The plot at the lower left shows how the bounce time increased with height. The least-significant-difference ‘dumbbells’ at either end do not overlap. Therefore, the increase is significant (p<0.05). The slope quantifies the effect—very useful for engineering purposes.

However, as DX makes clear by its warnings, the other three main effects, A, B and D, must be approached with great caution because they interact with each other. The AB and BD interactions will tell the true story of the complex relationship of ball type (A), their temperature (B) and the floor material (D).

See by the interaction plot how the effect of ball type depends on the temperature. At room temperature (the top red line), going from the hollow to the solid ball produces a significant increase in bounce time. However, after being frozen, the balls behaved completely opposite—hollow beating solid (bottom green line). These opposing effects caused the main effect of ball type (factor A) to cancel!

Incredibly (I’ve never seen anything like this!), the same thing happened with the floor surface: The main effect of floor type got washed out by the opposite effects caused by changing temperature from room (ambient) to that in the freezer (below 0 degrees F).

Changing one factor at a time (OFAT) in this elastic spheroid experiment leads to a complete fail.
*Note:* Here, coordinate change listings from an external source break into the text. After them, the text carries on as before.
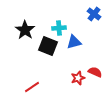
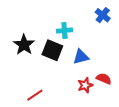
black star: (25, 30) -> (24, 45), moved
blue triangle: (74, 42) -> (81, 57), moved

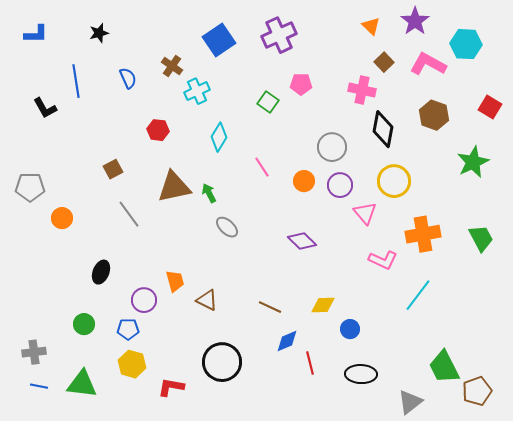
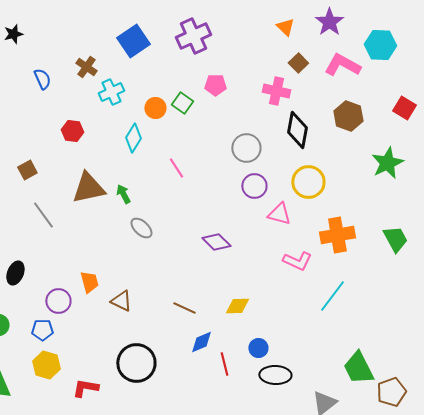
orange circle: (304, 181) -> (155, 108), moved
pink triangle: (365, 213) -> (279, 214), turned -35
blue circle: (350, 329) -> (258, 348), moved

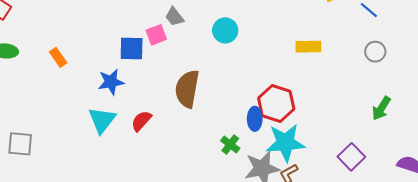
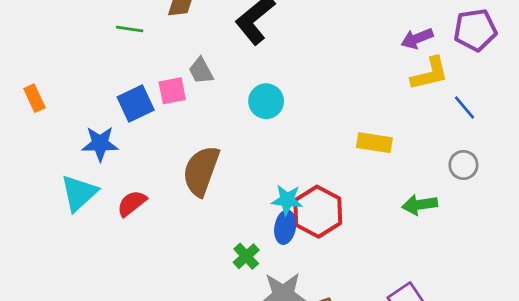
blue square: (132, 48) -> (136, 103), turned -36
green arrow: (381, 108) -> (420, 205), moved, turned 40
cyan star: (285, 143) -> (287, 200), moved, size x0.6

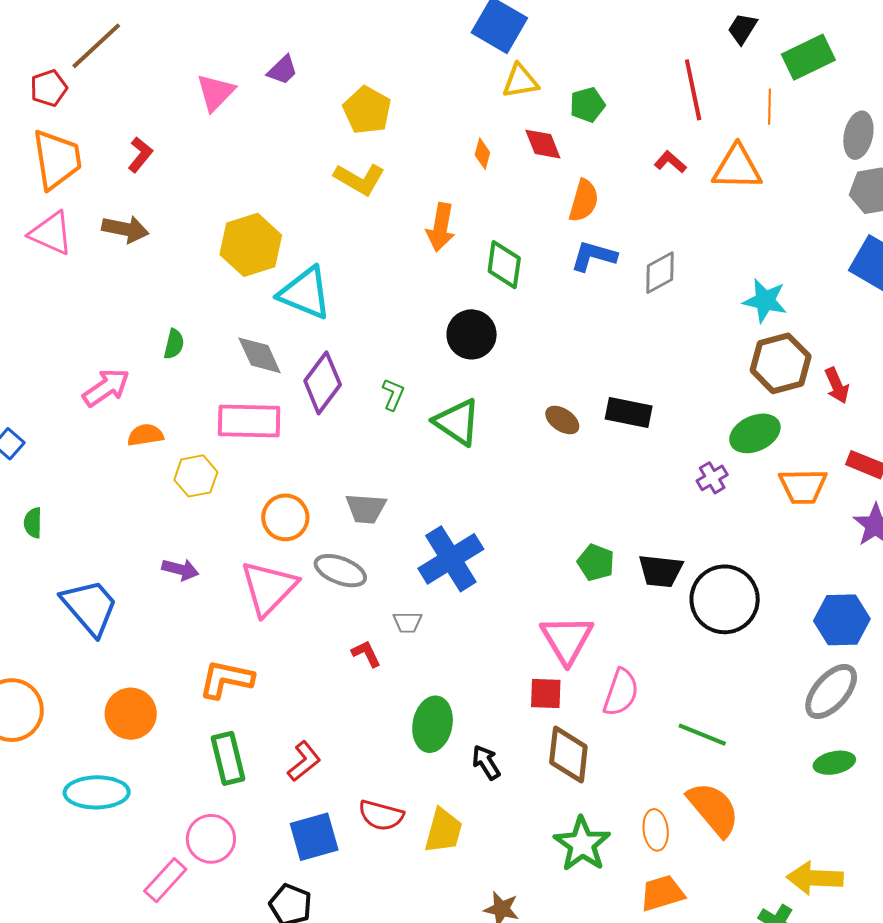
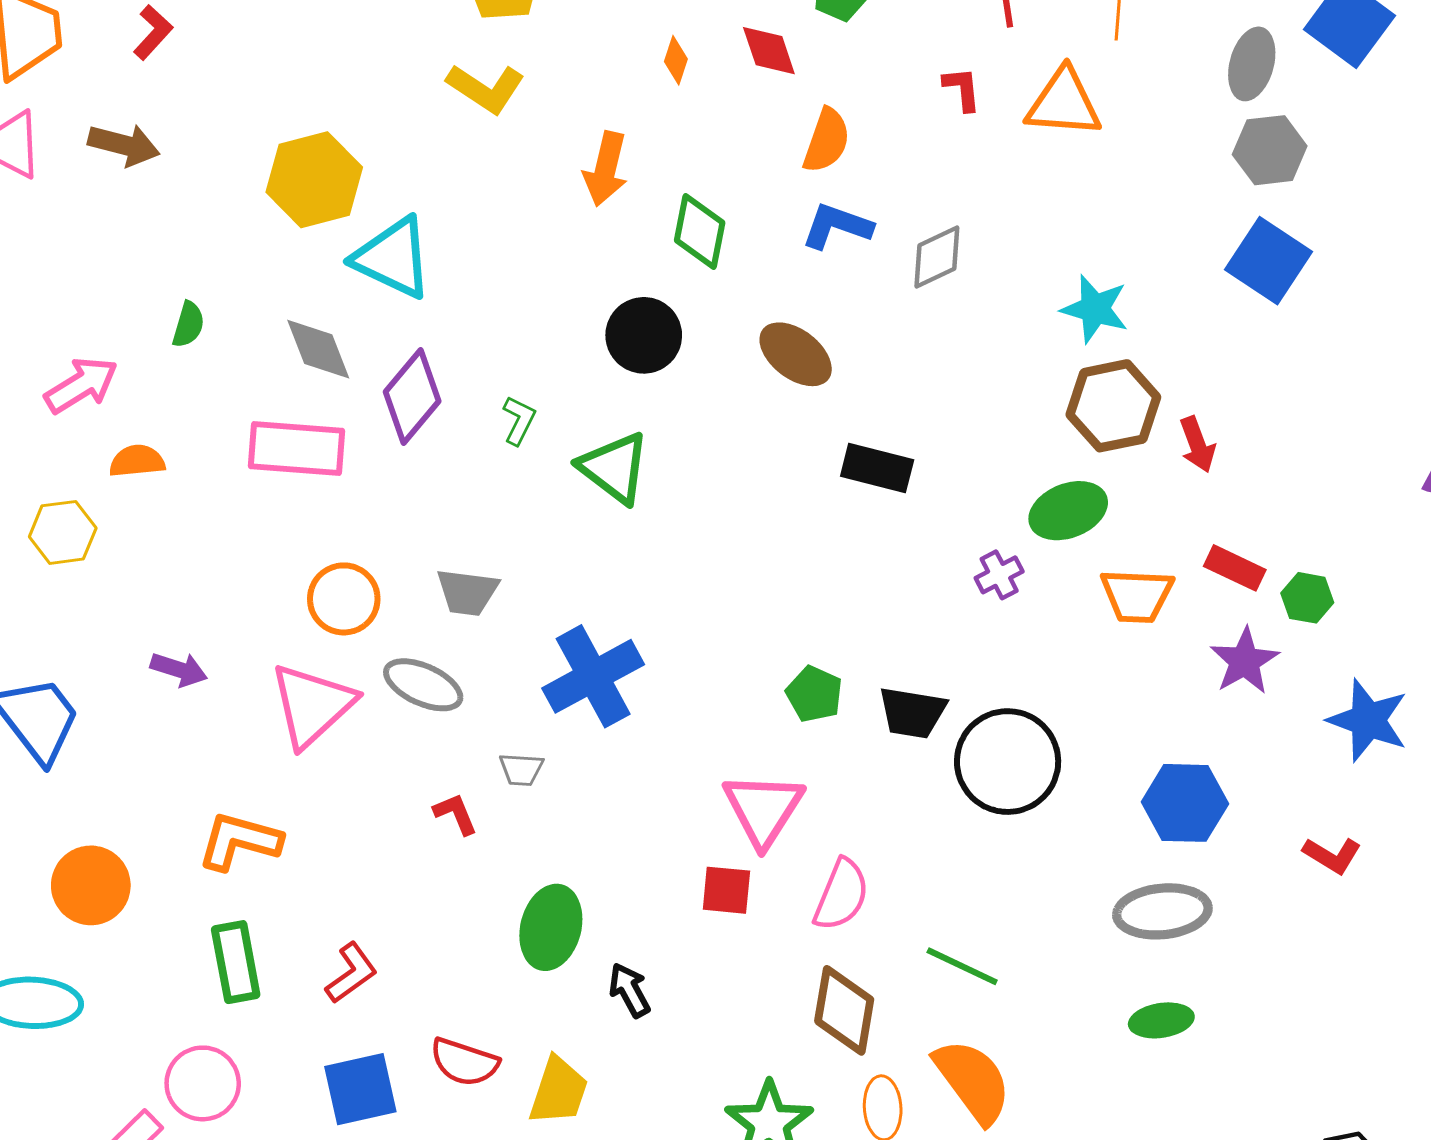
red L-shape: (670, 162) -> (962, 89), turned 40
brown ellipse: (562, 420) -> (796, 354), moved, size x1.4
yellow hexagon: (196, 476) -> (63, 532), moved
gray ellipse: (831, 692) -> (1162, 911), turned 40
brown diamond: (568, 754) -> (844, 1010), moved

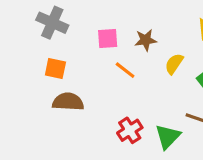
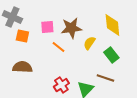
brown star: (146, 40) -> (71, 28), size x1.5
orange square: (55, 69) -> (22, 36), moved

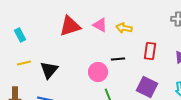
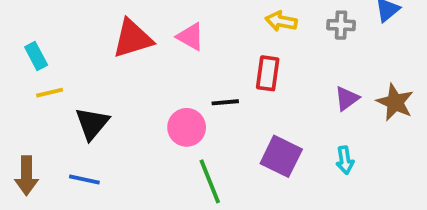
yellow arrow: (124, 28) -> (281, 21), moved
red rectangle: (150, 51) -> (268, 73), moved
yellow line: (24, 63) -> (50, 93), moved

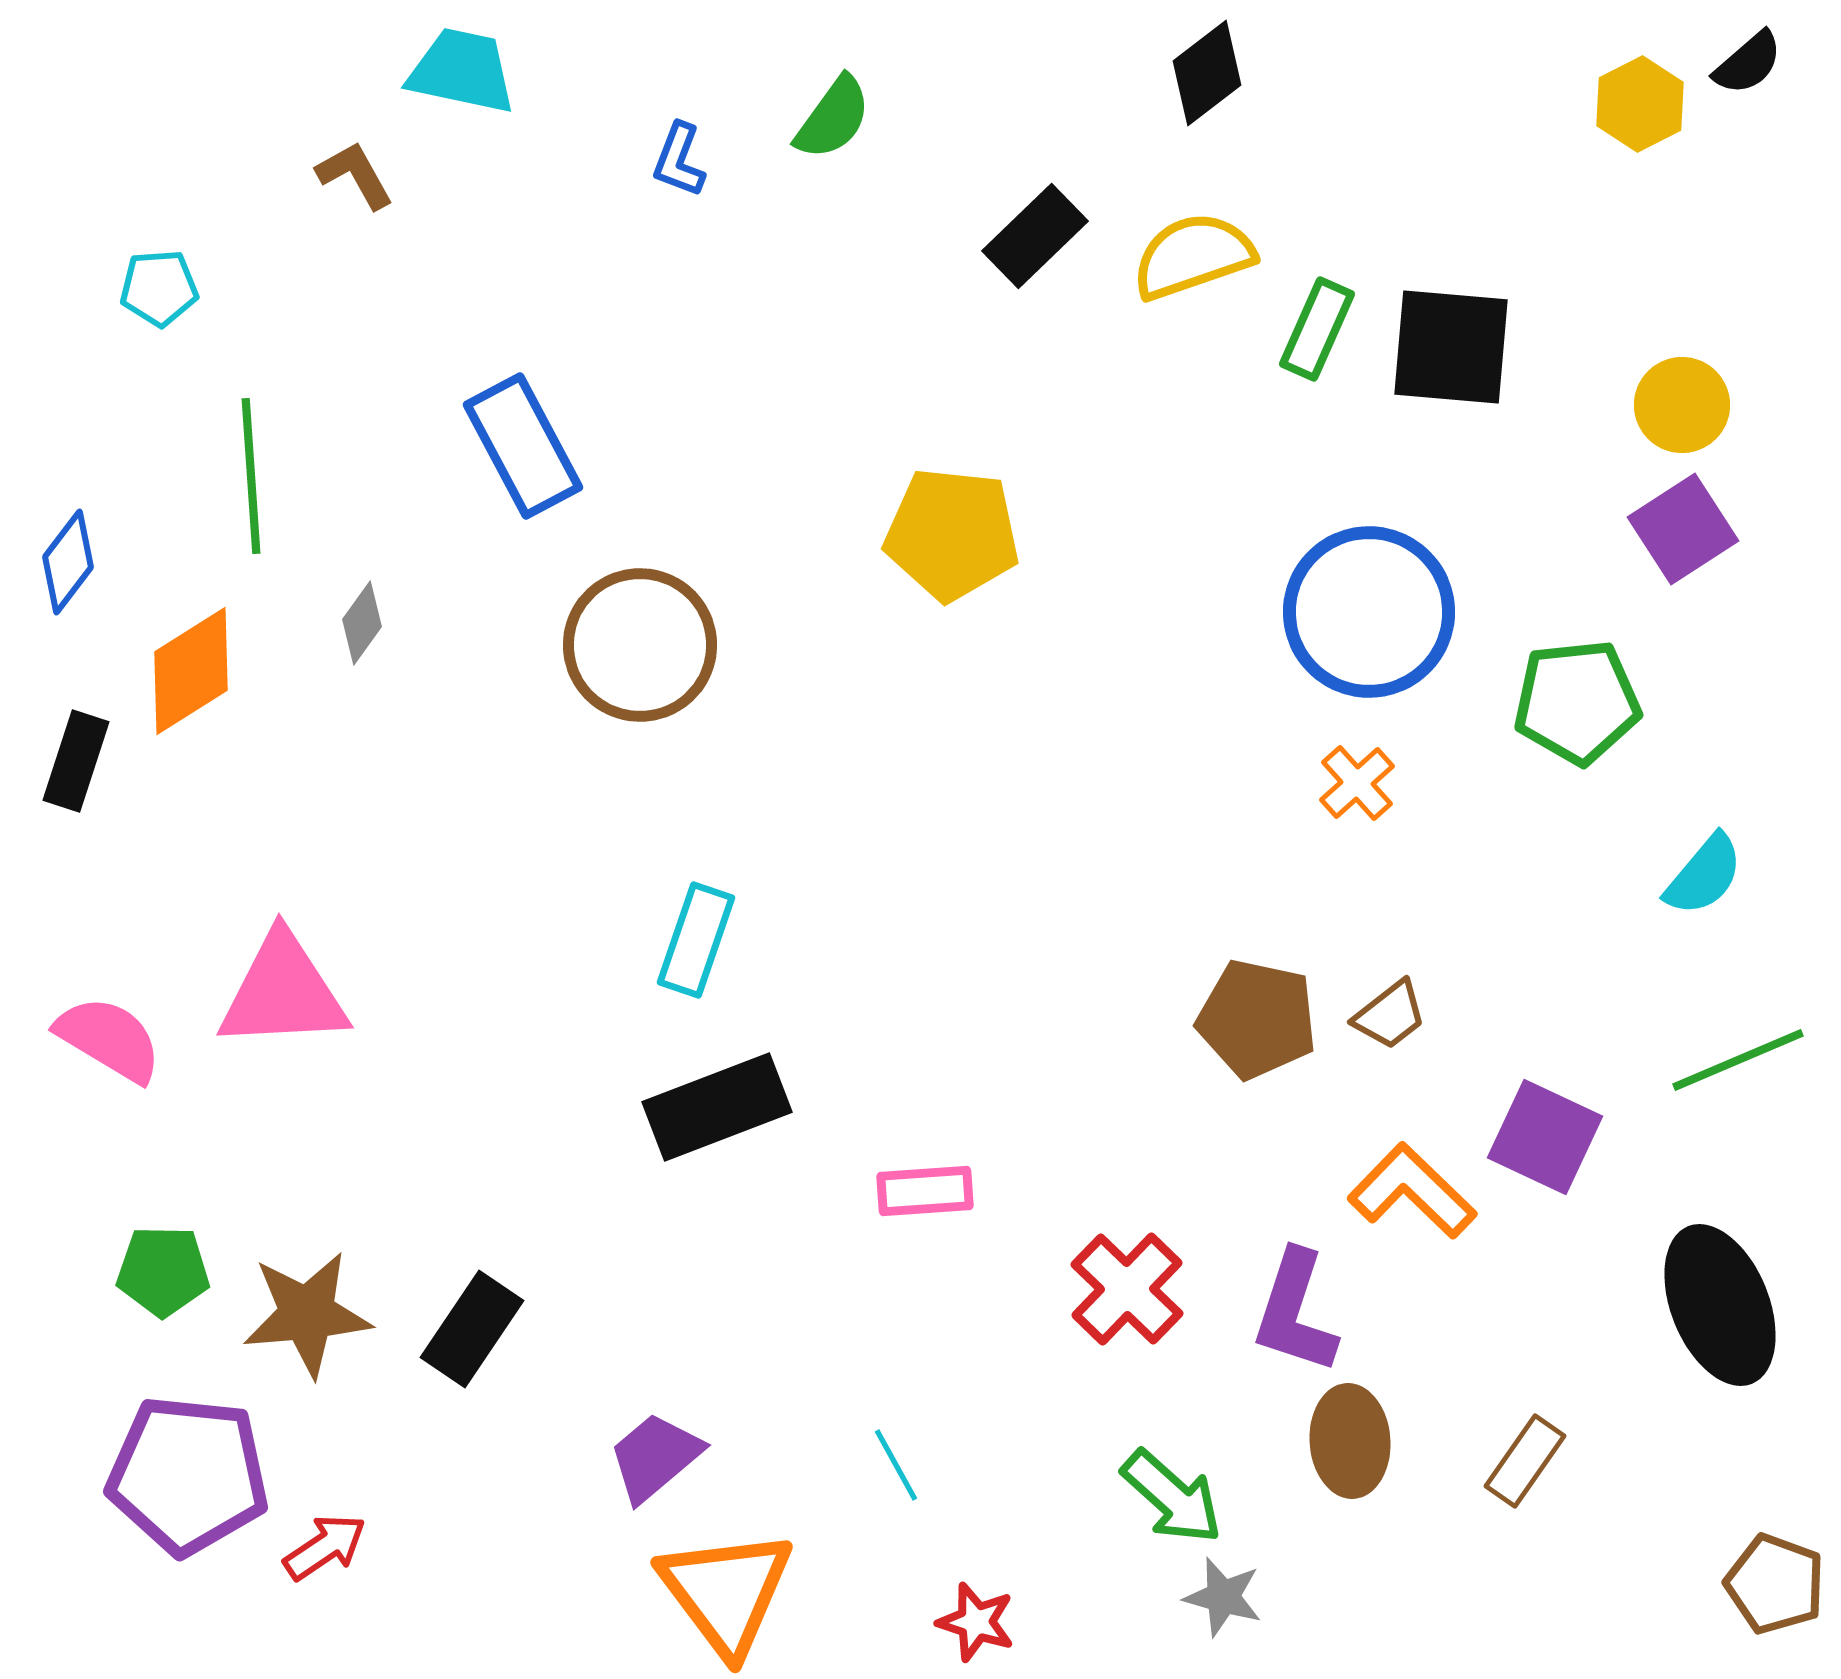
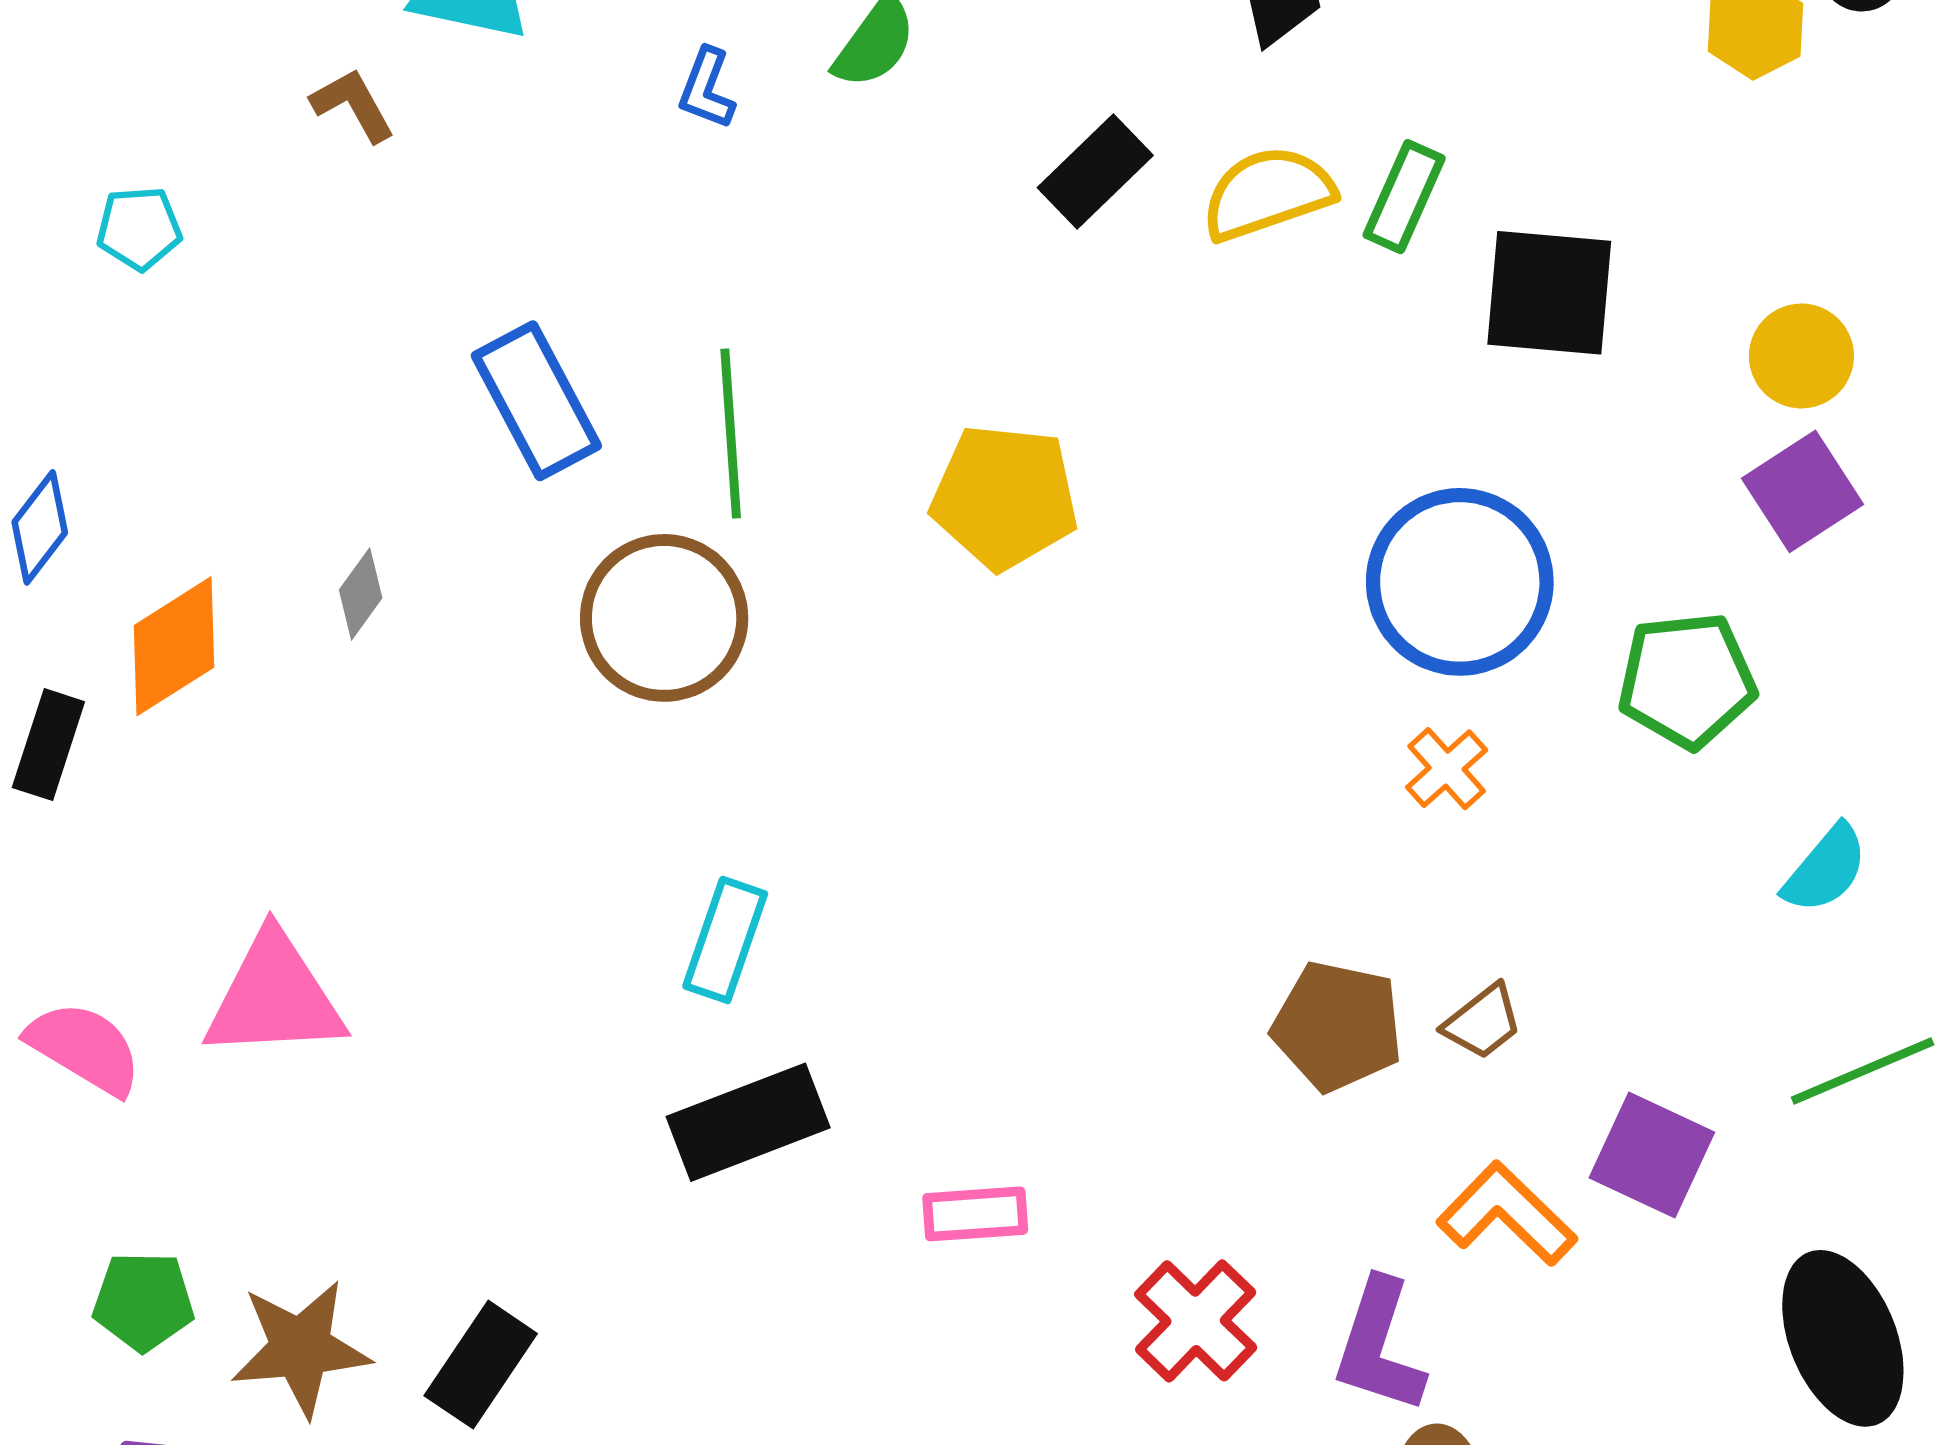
green rectangle: (1317, 329) -> (1404, 197), moved
green line: (251, 476) -> (731, 433), moved

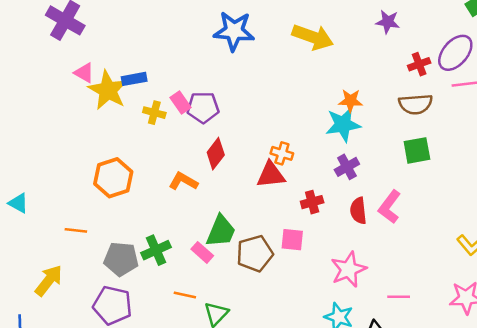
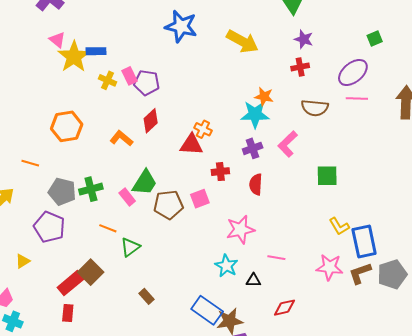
red cross: (419, 64) -> (300, 67), moved
green square: (417, 150) -> (327, 176), moved
pink L-shape: (390, 207) -> (288, 144), moved
pink square: (292, 240) -> (200, 199), turned -36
Only by going to the multifactor testing approach of statistical DOE (design of experiments) can researchers reveal breakthrough interactions. Furthermore, by varying factors in parallel, DOE reveals effects far faster than OFAT.

If you still practice old-fashioned scientific methods, give DOE a try. You will surely come out far ahead of your OFAT competitors.

P.S. Details on elastic-spheroid experiments procedures will be laid out in Part 3 of this series.